December 4, 2021

SASB Standards Board Issues Updates to Coal Operations, Metals & Mining and Asset Management Industry Standards

Jeff Hales

Today, the SASB Standards Board published its first set of revised SASB Standards. The revisions focus on three industries: the Metals & Mining; Coal Operations; and Asset Management & Custody Activities industries. These revisions expand the disclosures topics included in two of the industries (Metals & Mining and Coal Operations) and narrow the disclosure topics included in the third (Asset Management & Custody Activities). While the changes are important for their substance, these changes are particularly notable because of what they represent. Some might frame it as change, others as evolution. I see it as stewardship.

When the SASB Standards were launched in late 2018, that event marketed the culmination of six years of work and extensive market engagement. The end result, while reflective of responding to market demands, wasn’t an artistic achievement analogous to publishing a novel or completing a commissioned work of art. Instead, a more apt analogy would be to property development or landscaping. Whether building a home or planting a garden, that work is never “done”, at least not to the point where the home or garden can be neglected indefinitely. Similarly, the launch of the SASB Standards in 2018 was as much the start of the SASB Standards Board’s work as it was a completion or culmination.

Since that time, the world has moved on. Awareness of sustainability issues have evolved, events have occurred (sometimes tragically so), and the use of SASB Standards in the marketplace has grown exponentially. All of this has created opportunities for the Standards Board to cultivate improvements to the SASB Standards. This is especially so because the SASB Standards are tailored to 77 industries. Not all sustainability issues matter equally to each industry, and the same sustainability issue can manifest differently across industries, hence the industry-specific approach. Maintaining 77 industry standards undoubtedly adds to the complexity of standard setting. One-size-fits-all approaches might be convenient to develop, but could come at the expense of poor fit. That said, the flipside of the complexity that comes with industry standards is that improvements can be addressed in a more targeted fashion. Let me offer an example.

REQUEST: From the text on the SASB Standards revisions, reproduce verbatim the passage that begins with the words containing "Today, the SASB" and ends with "it as stewardship.".

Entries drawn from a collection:
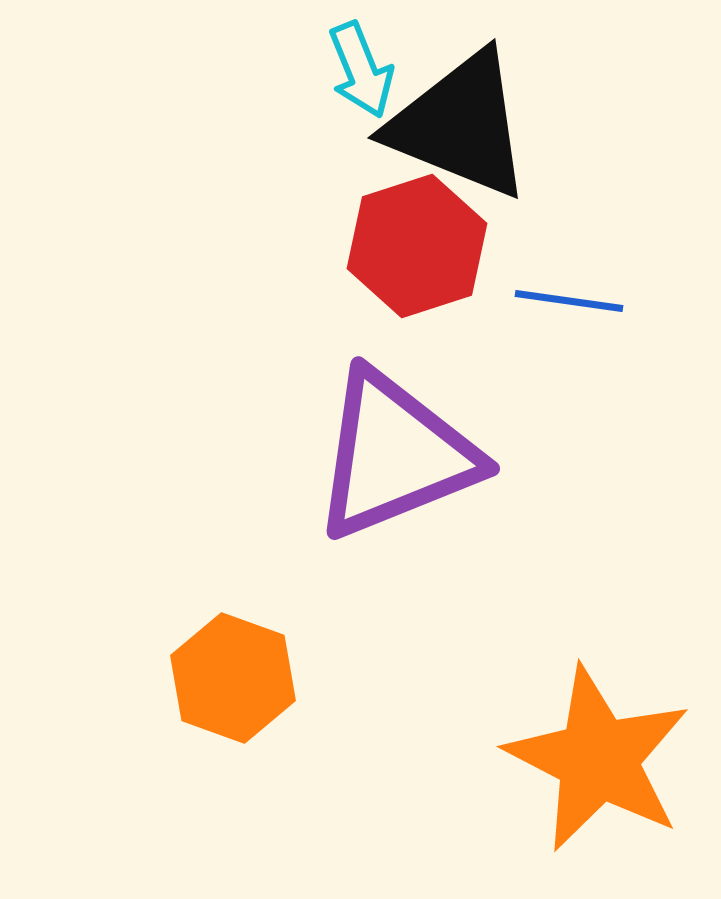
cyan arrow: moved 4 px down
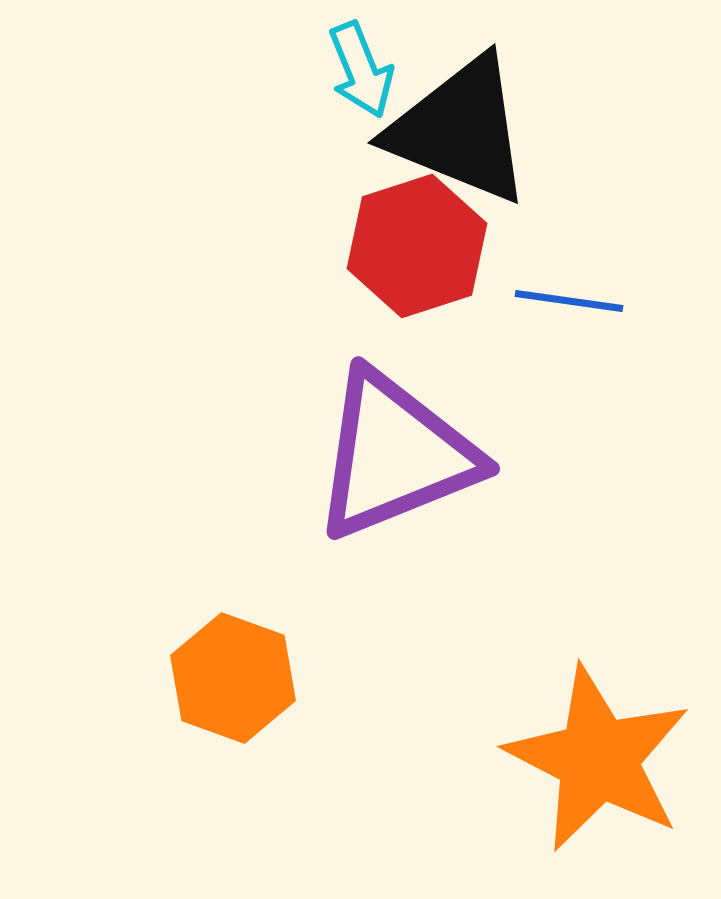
black triangle: moved 5 px down
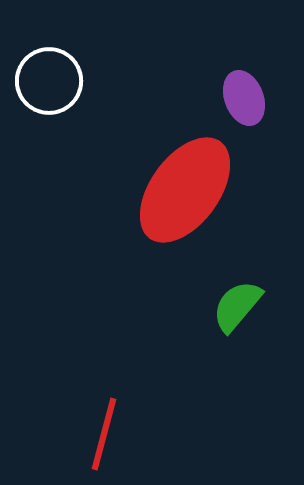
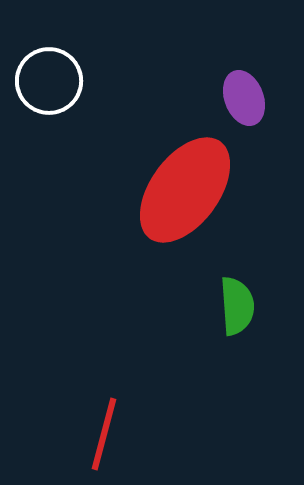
green semicircle: rotated 136 degrees clockwise
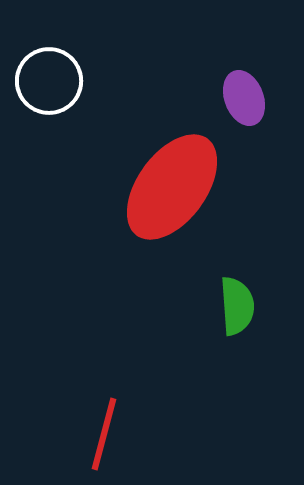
red ellipse: moved 13 px left, 3 px up
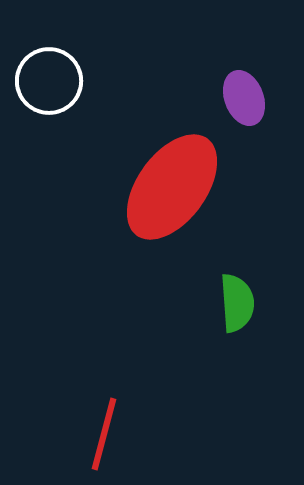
green semicircle: moved 3 px up
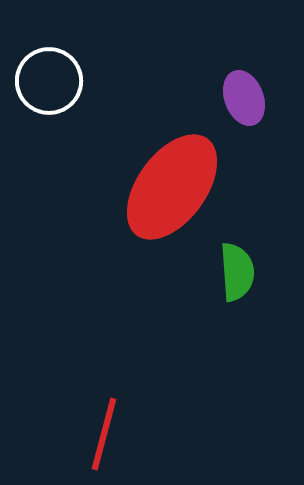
green semicircle: moved 31 px up
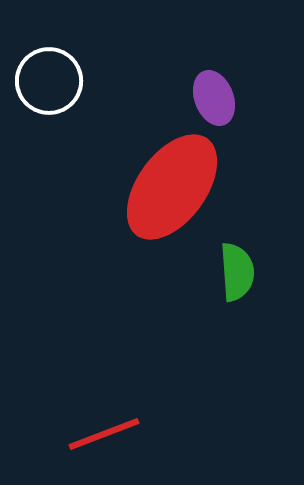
purple ellipse: moved 30 px left
red line: rotated 54 degrees clockwise
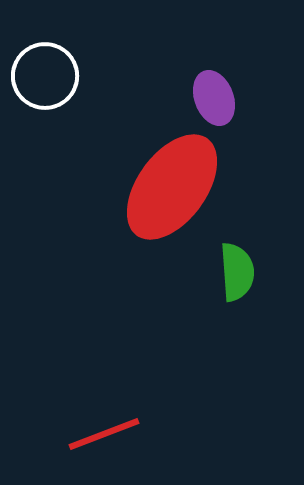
white circle: moved 4 px left, 5 px up
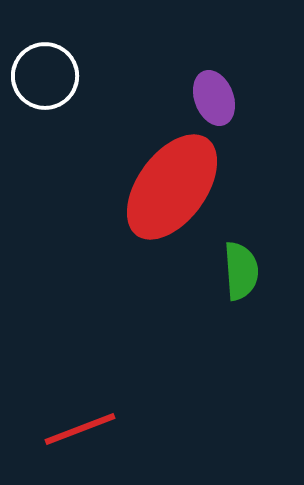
green semicircle: moved 4 px right, 1 px up
red line: moved 24 px left, 5 px up
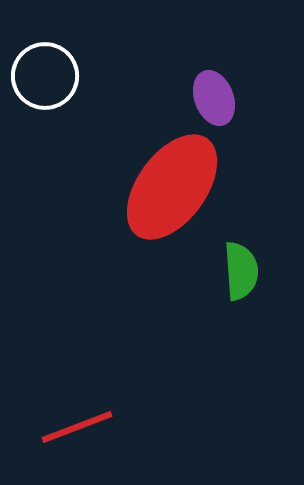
red line: moved 3 px left, 2 px up
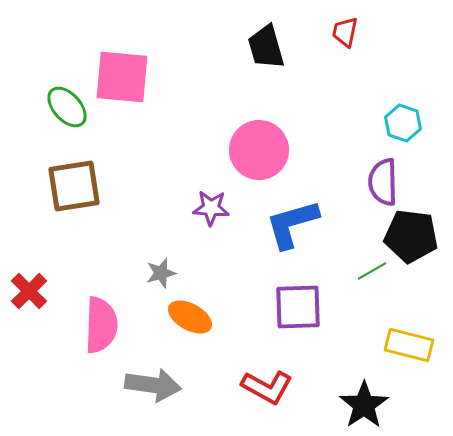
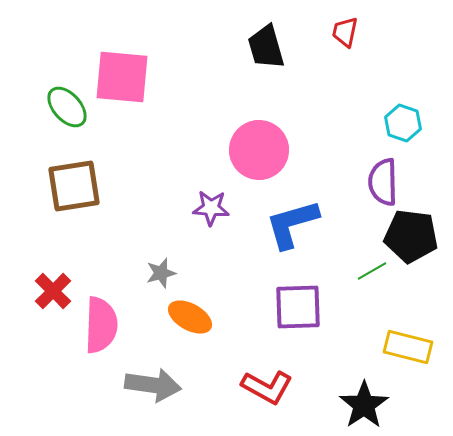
red cross: moved 24 px right
yellow rectangle: moved 1 px left, 2 px down
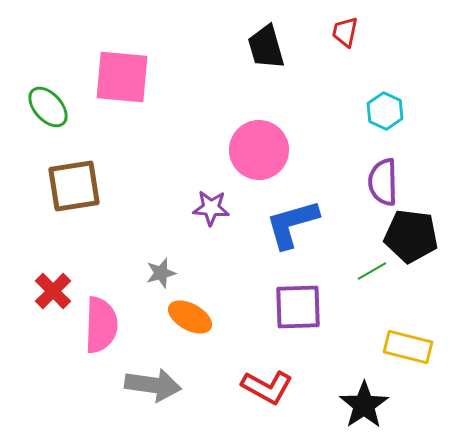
green ellipse: moved 19 px left
cyan hexagon: moved 18 px left, 12 px up; rotated 6 degrees clockwise
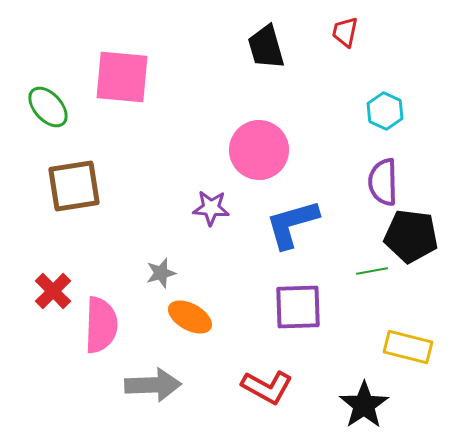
green line: rotated 20 degrees clockwise
gray arrow: rotated 10 degrees counterclockwise
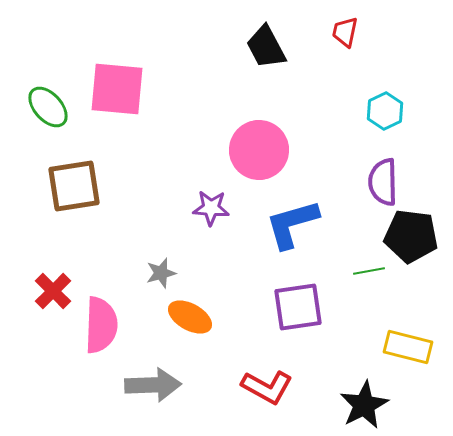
black trapezoid: rotated 12 degrees counterclockwise
pink square: moved 5 px left, 12 px down
cyan hexagon: rotated 9 degrees clockwise
green line: moved 3 px left
purple square: rotated 6 degrees counterclockwise
black star: rotated 6 degrees clockwise
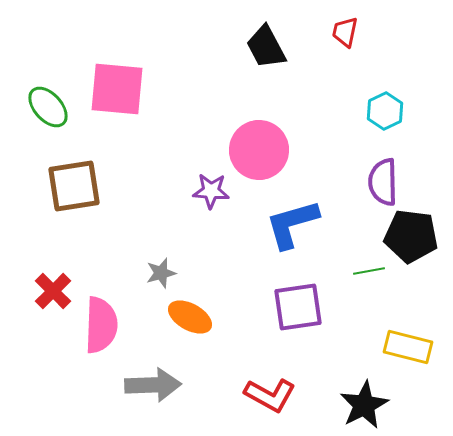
purple star: moved 17 px up
red L-shape: moved 3 px right, 8 px down
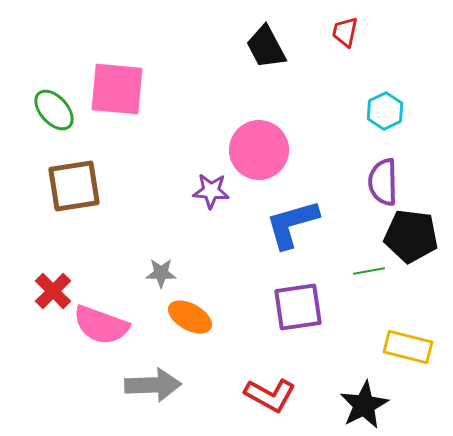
green ellipse: moved 6 px right, 3 px down
gray star: rotated 16 degrees clockwise
pink semicircle: rotated 108 degrees clockwise
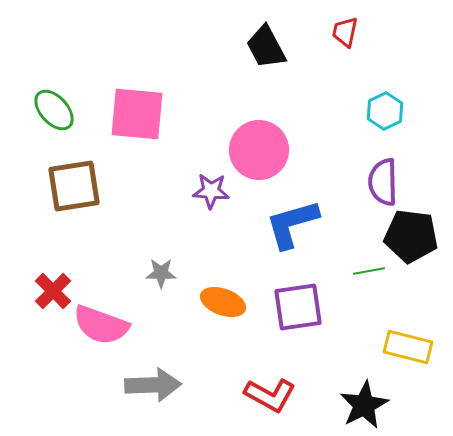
pink square: moved 20 px right, 25 px down
orange ellipse: moved 33 px right, 15 px up; rotated 9 degrees counterclockwise
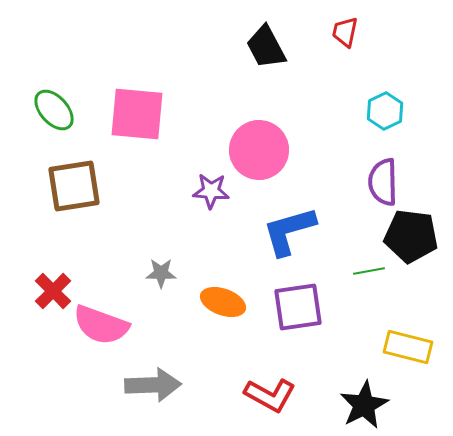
blue L-shape: moved 3 px left, 7 px down
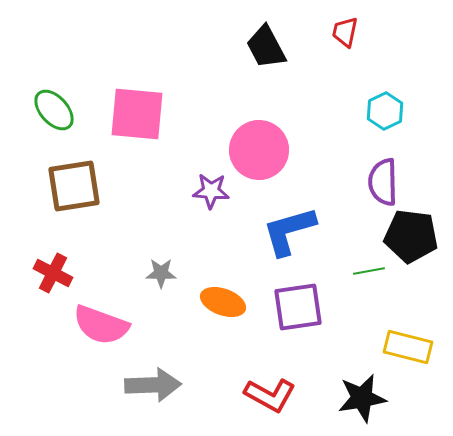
red cross: moved 18 px up; rotated 18 degrees counterclockwise
black star: moved 2 px left, 7 px up; rotated 18 degrees clockwise
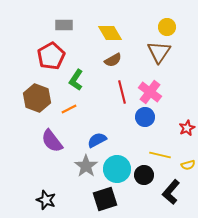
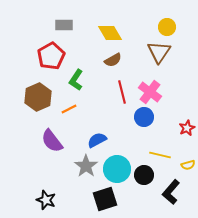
brown hexagon: moved 1 px right, 1 px up; rotated 16 degrees clockwise
blue circle: moved 1 px left
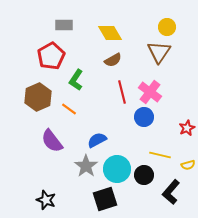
orange line: rotated 63 degrees clockwise
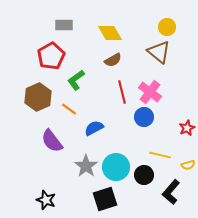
brown triangle: rotated 25 degrees counterclockwise
green L-shape: rotated 20 degrees clockwise
blue semicircle: moved 3 px left, 12 px up
cyan circle: moved 1 px left, 2 px up
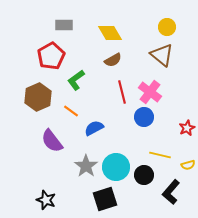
brown triangle: moved 3 px right, 3 px down
orange line: moved 2 px right, 2 px down
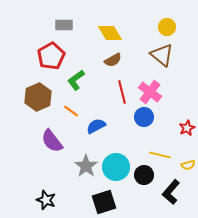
blue semicircle: moved 2 px right, 2 px up
black square: moved 1 px left, 3 px down
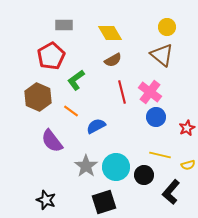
brown hexagon: rotated 12 degrees counterclockwise
blue circle: moved 12 px right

TASK RESULT:
Today, the SASB Standards Board published its first set of revised SASB Standards. The revisions focus on three industries: the Metals & Mining; Coal Operations; and Asset Management & Custody Activities industries. These revisions expand the disclosures topics included in two of the industries (Metals & Mining and Coal Operations) and narrow the disclosure topics included in the third (Asset Management & Custody Activities). While the changes are important for their substance, these changes are particularly notable because of what they represent. Some might frame it as change, others as evolution. I see it as stewardship.